やがて璃星は感情を言葉で表現したいと、5ヶ月という期間限定の脳手術を受ける。そこで初めて自分の中に芽生えた「恋」に戸惑い、苦しさをも味わう。また桜澤も彼女に出会い変化が起きていた。恋愛は適当に、そんな桜澤にとって璃星はかけがえのない存在へと変わっていく。2人は璃星が感情を出せる間にどんどんその距離を縮めていった。そんな中、桜澤の恋人が彼のはっきりしない態度と、璃星への嫉妬で遺書を残し自殺をはかって桜澤の医師剥奪をさせようとした。たまたま居合わせてしまった璃星はその遺書を読み、捨ててしまう。そして院生に其処に璃星が居合わせた事を知られ、桜澤をかばった璃星はさらに厳しい施設に入れられてしまう。
そして期間の5ヶ月も終わりに近付き、璃星の口からはハミングがこぼれる様になった。桜澤は自分をかばった璃星を連れ出し、逃走する。そして璃星が共感覚へ戻るまでなんとか一緒に隠れる事が出来た。その間の璃星のこの気持ちを、桜澤を忘れるかと脅える不安は痛い位に伝わってきます。初めて知った「恋」。桜澤はそんな彼女に一度覚えた感情も記憶も消えない、と優しく受け止めます。
やがて桜澤は逃走の罪で服役し、璃星はその才能をかわれピアノの発表会を行う事になる。それが何年ぶりの2人の再会だった。そしてラストは2人でひっそりと暮らしていく。

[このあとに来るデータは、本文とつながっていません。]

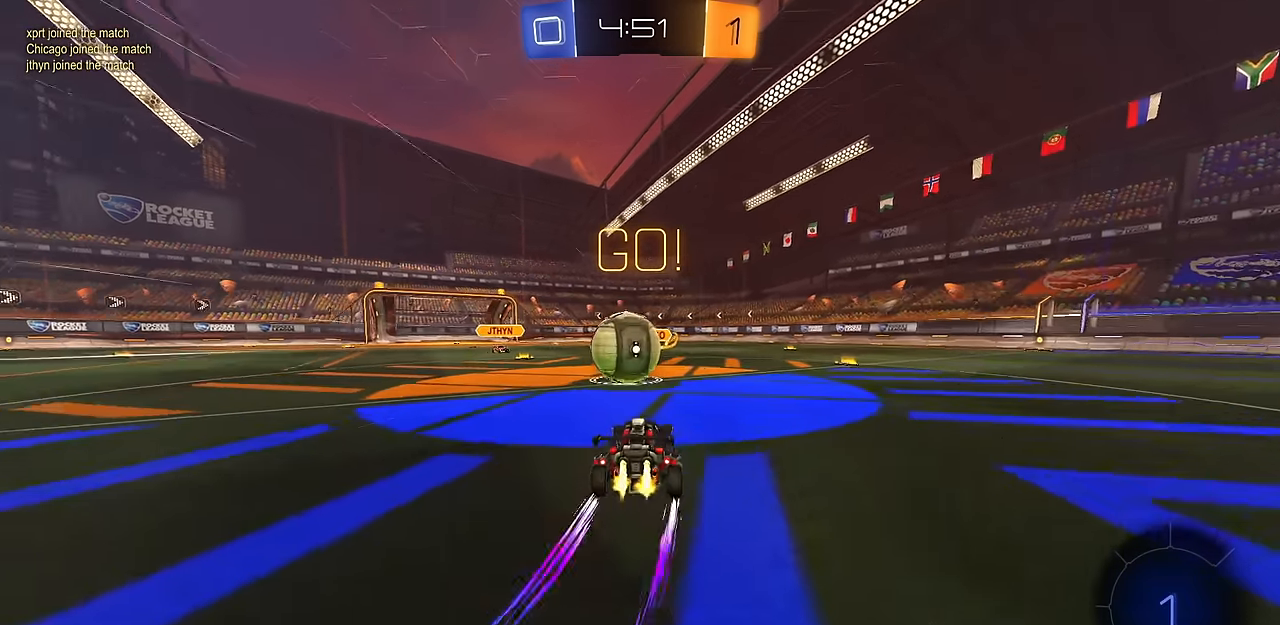
{"buttons": [], "left_stick": "down-right", "right_stick": "center", "events": [[33, "CROSS", "down"], [83, "CIRCLE", "up"], [150, "left_stick", "up-left"], [167, "CROSS", "up"], [217, "CROSS", "down"], [300, "left_stick", "down-right"], [384, "CROSS", "up"]]}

こんなにも狂おしい程の初恋があるのかと感じました。「恋」とはこういうものなのだ、と教えられました。それなら「愛」は…。きっと彼等が行き着いた先がそうなのだろうかと思います。自分を犠牲にしてまでも相手を想える、そんな恋愛に憧れました。「初恋」の感覚をもう一度という方はお薦めです。